Presentation on theme: "INVERSION Putting the verb before the subject. Two kinds of inversion an auxiliary verb comes before the subject and the rest of the verb comes after."— Presentation transcript:
INVERSION Putting the verb before the subject. Two kinds of inversion an auxiliary verb comes before the subject and the rest of the verb comes after. If no auxiliary, do, does or did is added. Only yesterday did I realize what was going on. the whole verb comes before the subject; do or did aren’t used. Round the corner came a milkman.
a)Sentences with if should, had, were (formal way) Should you hear anything let me know at once. Were they to escape, there would be an outcry. Were Smith to resign, I might stand a chance of getting his job. Had I known what was going to happen, I would never have left her alone. Were it not for your help, I’d still be homeless.
b)after so/such with that (adverbial clause of result) –So + adjective So devastating were the floods that some areas may never recover. So well-known is John that everybody knows him.

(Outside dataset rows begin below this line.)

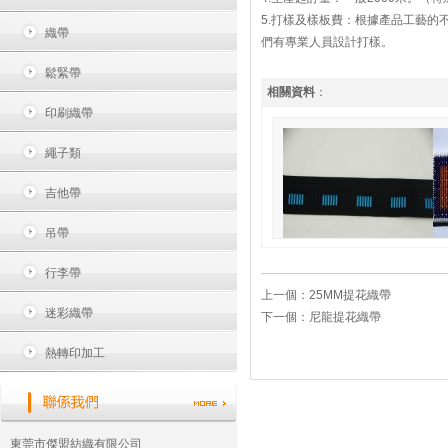
5.打樣及樣板費：根據產品工藝的不
織帶
們有專業人員設計打樣。
鬆緊帶
相關資料
：
印刷織帶
繩子類
吉他帶
吊帶
行李帶
上一個：
25MM提花織帶
迷彩織帶
下一個：
尼龍提花織帶
熱轉印加工
東莞市傑盟紡織有限公司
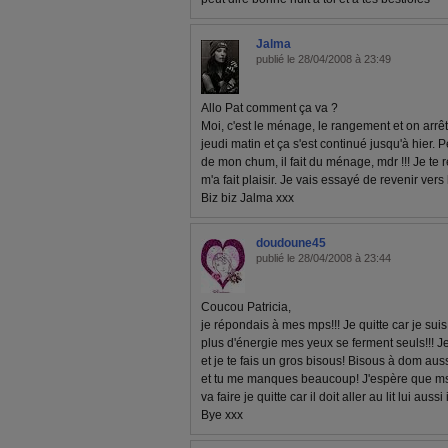
Jalma
publié le 28/04/2008 à 23:49
Allo Pat comment ça va ?
Moi, c'est le ménage, le rangement et on arrête p
jeudi matin et ça s'est continué jusqu'à hier. 
de mon chum, il fait du ménage, mdr !!! Je t
m'a fait plaisir. Je vais essayé de revenir ver
Biz biz Jalma xxx
doudoune45
publié le 28/04/2008 à 23:44
Coucou Patricia,
je répondais à mes mps!!! Je quitte car je suis
plus d'énergie mes yeux se ferment seuls!!! 
et je te fais un gros bisous! Bisous à dom aus
et tu me manques beaucoup! J'espère que m
va faire je quitte car il doit aller au lit lui aussi
Bye xxx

So exhausted were the runners that none of them finished the race. –Such used with be means so much / so great. Such was the force of the storm that trees were uprooted. Such are his reactions that no one can match him. Such was the demand for the tickets that people queued day and night. Such was the uncertainty that financial markets remained closed.
c) after adverbial expressions of place. (Whole verb is put before the subject. Do and did are never used. In intransitive verb With verbs of position (live, sit, stand, lie) With verbs of motion (come, go, rise, walk) only in descriptive writing. At the top of the hill stood my little cottage. In the midst of two small hills flowed a great river. In the cornfield lay the soldiers. Under a tree was sitting one of the tallest man. Among the bushes stands George. possible in passive with other verbs. In the distance could be seen the purple mountains. not possible when the subject is a pronoun. At the top of the hill it stood out againt the sky.
d)after as. She travelled a great deal, as did most of her friends. We were short of money, as were most people in our neighborhood. Some people still live in caves as did their ancestors. e)after neither, nor and so I don’t like Mozart - Nor / Neither do I. I’m going home - So am I.
f)after there, here Not progressive tense Here comes a taxi There goes the last train common with come and go when the subject is a pronoun not possible. g)after adverbs such as up, down, out, off Down came the rain and up went the umbrellas. Off went George. Up into the air went the balloon.
h)after negative adverbials when tha adverbial occurs at the beginning. formal language I-never, rarely, seldom in comparisons most commonly used with present perfect or past perfect or with modals such as can/could sentences often contain comparatives Rarely have I had so much responsibility. Seldom has the team given a worse performance. Never have I felt better. Rarely had his father been more helpful. Seldom had I seen such a remarkable creature.
II-hardly, scarcely, barely and no sooner these refor to an event which quickly follows another in the past. usually used with past perfect. Hardly had the train left the station when there was an explosion. No sooner had I reached the door than I realized it was locked. Scarcely had we started lunch when the doorbell rang.
III.Only.... only comes at the beginning. only combines with other time expressions and is usually used with simple past. Only if / only when / only then / only later. Only after a year did I begin to see the results of my work. Only after posting the letter did I remember that I had forgotten to put on a stamp. Only when I turned on the light did we notice the hole in the ceiling. Only if there happens an earthquake will the school be closed.
IV.... no/not... under no circumstances, on no account, at no time, in no way, on no condition, not until, not only... but also... On no condition are they to open fire without a warning. Not until I got home did I notice that I had the wrong umbrella. Under no circumstances can customers money be refunded. On no account are visitors allowed to feed the animals. Not only did we lose all our money, but we also came close to losing our lives. At no time was the President aware of what was happening. In no way can Mr. Pethers be held responsible.
V.Little Little has a negative meaning in this sense. –Little does the government appreciate what the results will be. –Little did Jack know what he was supposed to do. –Little did the police suspect that the judge was the murderer.